If people are allowed to use genetic engineering techniques to design their babies, social stratification could emerge more fully. Class distinctions will become clearer. Genetically tailoring children would be unfair for those who are not tailored. People who were not genetically tailored will feel left out. Society could be split into two groups, the gen-rich and the gen-poor.[5] Despite any regulation, genetic engineering techniques will only be available to the upper class parents who can afford it. This is very unfair to those who can not afford it. Eventually, biological differences between those who have been engineered and those who have not will be very clear. “We will see a biological stratification vivid enough to mock American values,” wrote Robert Wright, author of Who Gets the Good Genes? Tolerance for children who are different because they were not engineered will drop and parents will be pressured to engineer their babies to conform to what is considered to be desirable in children. If parents do conform, then the genetically engineered children will all be similar and there will be no diversity. “Are we wise enough, some speakers wondered, to interfere with humanity in all its glorious variety?” asked Wright.

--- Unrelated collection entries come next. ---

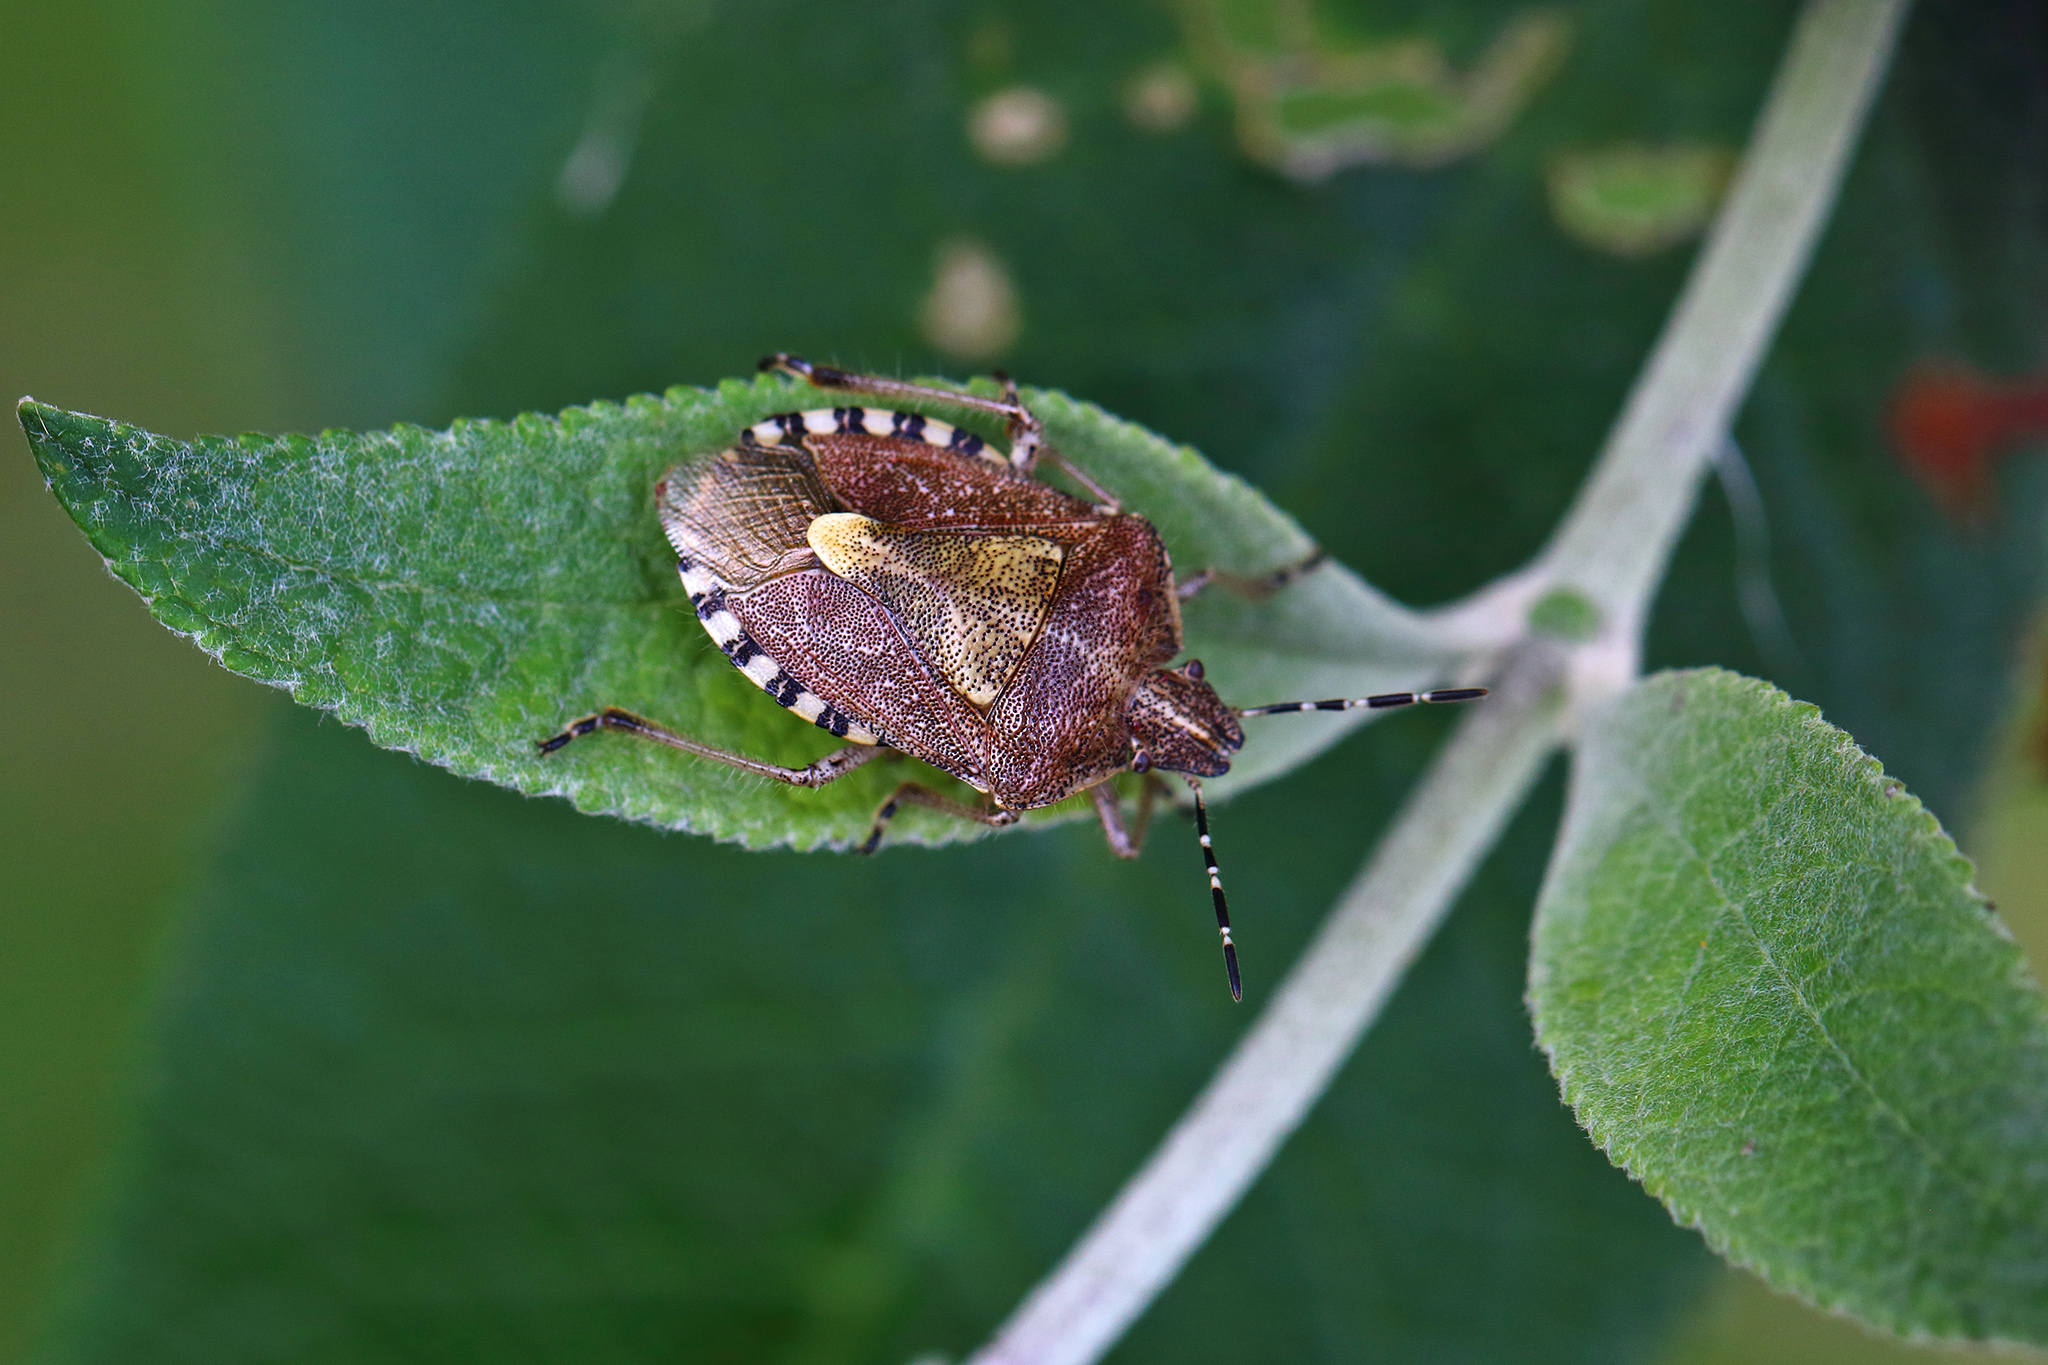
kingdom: Animalia
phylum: Arthropoda
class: Insecta
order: Hemiptera
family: Pentatomidae
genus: Dolycoris
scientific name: Dolycoris baccarum
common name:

Specific genetic enhancements should only be allowed if it is deemed that the treatment would have the same value if applied to everyone. Cynthia Cohen of the Kennedy Institute of Ethics at Georgetown University in Washington, DC, wonders if genetically engineering our children will take away their humanity. “We need to decide whether there is something about humans that is so valuable that we shouldn’t change it, even if it could be done.”

Despite fears of the government controlling the outcome of future generations as depicted in Brave New World, the only way to avoid the social stratification that would occur if parents had full control over their children would be through government intervention. The most realistic way to avoid biological stratification would be for the government to ensure that both the poor and the rich have the same opportunities in choosing the outcome of their children. Through this and by deciding where to draw the line on genetic enhancement procedures the government will make matters fair for all people.

Not all genetic engineering techniques are bad. Humanity just has to decide where to draw the line and how to go about it before they plunge in.

Works Cited

DNA at the Center of Debate. EBSCO 10, Oct. 1997. Online. (13 Jan. 1999)

Blaese, Michael R. Gene Therapy. Encarta Online Deluxe 1998. Online (21 Jan. 1999)

Gorman, Christine. Drugs By Design. Time 11 Jan. 1999: pp. 79-83

Henig, Robin Marantz, and Terry Miura. Tempting Fates. Discover 19.5 (1998) p. 58 11 Jan. 1999: pp. 68-73

Lemonick, Michael D. Designer Babies Time 11 Jan. 1999: pp. 64-66

Levine, Louis. Genetic Engineering. Encarta Online Deluxe 1998. Online (21 Jan. 1999)

Wright, Robert. Who Gets the Good Genes?. Time 11 Jan. 1999: p. 67

Footnotes:

  1. In cryopreservation, the eggs are frozen to preserve them. In the future, they may be thawed and used in other IVF cycles.
  2. The idea of modifying the genetic quality of a person.
  3. This fear became worse when human genetic engineering techniques became feasible around 1990.
  4. The Recombinant DNA Advisory Committee.
  5. The terms gen-rich and gen-poor were coined by Princeton University’s biologist, Lee Silver.